Game intel
LEGO Party!
LEGO(R) Party! is a 4-player party game that's built different! Compete against your friends in wacky Challenge Zones and 60 hilarious minigames from across yo…
LEGO Party! just launched on PC and every current and last-gen console, and that combo-LEGO plus a party-game format-makes instant sense. What really grabbed me, though, is the developer: SMG Studio. These are the folks behind Moving Out and Death Squared, two of the better couch co-op chaos machines of the last decade. If anyone can wring actual laugh-out-loud moments from a pile of minigames, it’s them. The pitch is heavy on numbers-60 minigames, “gazillion” minifig customization combos, online and local play, Challenge Zones themed after LEGO Pirates, Space, and NINJAGO—but the real question is whether it plays tight and stays funny after the first hour.
On paper, LEGO Party! checks the party-game boxes. Four players compete to scoop up Golden Bricks across a pile of quick-fire challenges. The minigame reel leans hard into LEGO’s toybox logic: giant space aliens stomping around one minute, rainbow unicorn power-ups the next, and yes, at least one dangerously aerodynamic turkey. Challenge Zones act as themed clusters—think playlists tied to Pirates, Space, NINJAGO and friends—so sessions shouldn’t feel like pure randomizer chaos.
Customization seems to be a focus. The team touts “gazillion” minifigure combos (translation: a lot), which is the right kind of flex in a LEGO game. If I can mash up a Classic Space torso with a hotdog suit and a pirate hook, I’m in. What matters is whether those cosmetics are earned at a healthy clip and whether they’re purely cosmetic. The retail edition comes with codes for five unique minifigures for early buyers—cool bonus, but it also raises the usual 2025-era questions about how much of the wardrobe is in-game unlocks versus code drops.
LEGO has been busy experimenting outside the Traveler’s Tales formula.
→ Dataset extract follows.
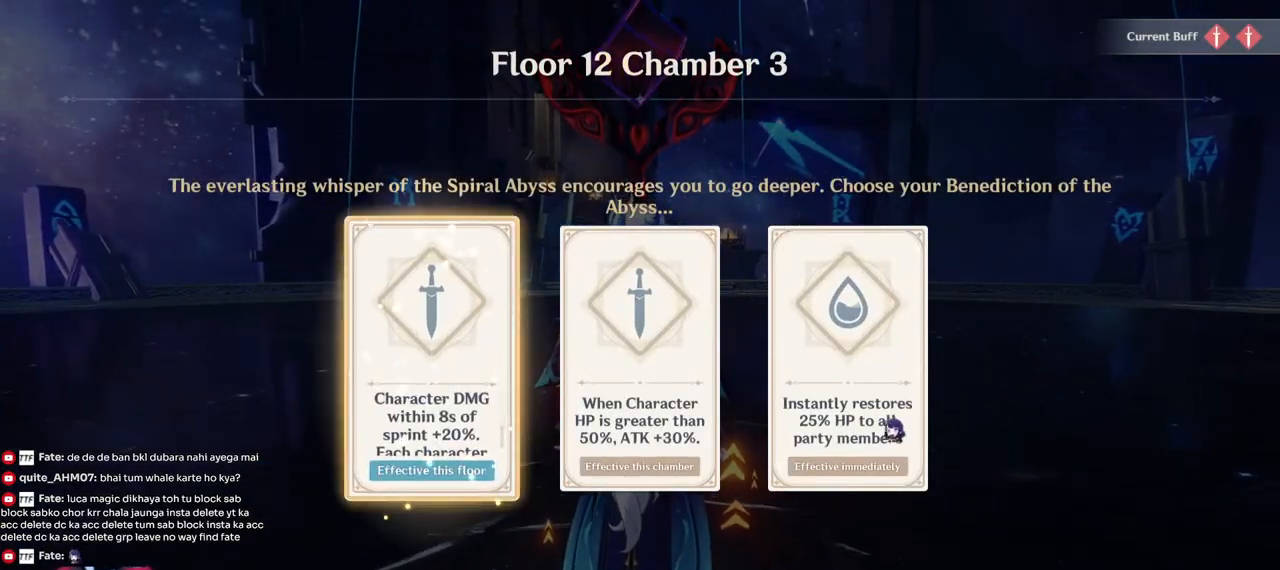
{"keys": [], "mouse": [], "events": [[400, "mouse_left", "down"], [483, "mouse_left", "up"]]}
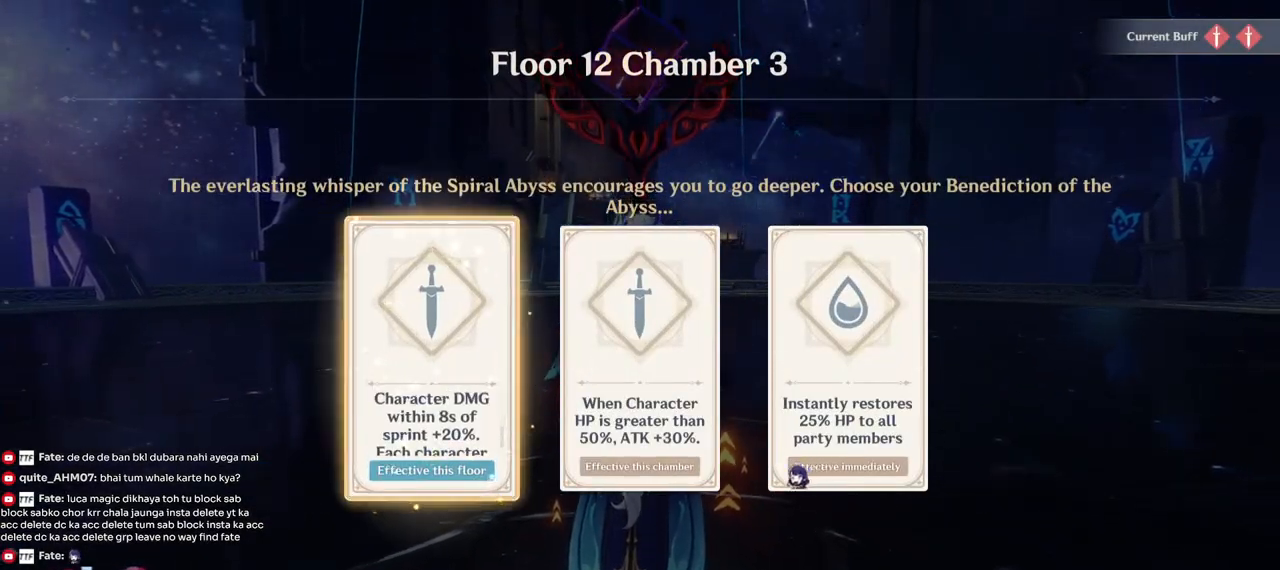
{"keys": [], "mouse": [], "events": []}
LEGO Brawls tried a lightweight multiplayer angle and stumbled when its mobile-first design hit consoles. LEGO 2K Drive was a blast to play but tripped over grindy progression. That’s why SMG Studio’s involvement here matters. Moving Out and Death Squared thrive on readable chaos, forgiving inputs, and “oops, we’re laughing anyway” level design—exactly the DNA a 60-minigame package needs to avoid being forgettable.

The competitive set is brutal. Mario Party still rules living rooms. WarioWare: Move It carved out its microgame niche. Fall Guys reinvented the obstacle-course free-for-all. To stand out, LEGO Party! needs minigames that feel snappy within seconds, scale well for families and friend groups, and deliver enough variety that you’re not groaning when a repeat pops up. Volume is easy to market. Consistency is the hard part.
Cross-platform release is a win—no one is stuck on a single box—but the announcement doesn’t mention crossplay. That’s a red flag for longevity in a party game. Online matchmaking with siloed pools tends to fade fast. If your crew can meet on a couch, great; for online-only groups, wait for clarity on crossplay and netcode before you rally the squad.

On Switch, this has “perfect family game night” written all over it, assuming stable performance and short load times between minigames. SMG usually thinks about accessibility—Moving Out had generous assist options—so I’m hopeful for toggles like aim assist, simplified inputs, and colorblind-safe UI, even if they weren’t called out.
The Golden Bricks meta sounds like a straightforward way to crown winners without overcomplicating the format. What we don’t know: how sessions flow. Is this a board-game wrapper a la Mario Party, or more Fusion Frenzy-style playlists tied to each Challenge Zone? The language suggests the latter, which could be a good fit for fast rotation and fewer “wait-your-turn” lulls.

SMG’s track record gives me more confidence than I usually have with licensed party games. Their humor isn’t just zany—it’s systems-driven, the kind that emerges from players colliding with well-tuned rules. If that DNA survives contact with LEGO’s IP buffet, LEGO Party! could become the go-to “everyone can play” pick alongside Jackbox and Mario Party.
LEGO Party! arrives with breadth—60 minigames, online/local play, and deep minifig mashups—backed by a studio that understands co-op chaos. The unknowns are crossplay, online reliability, and progression. If SMG nails the feel and keeps unlocks friendly, this could be a couch classic. If not, it’ll be another party platter where you only remember three dishes.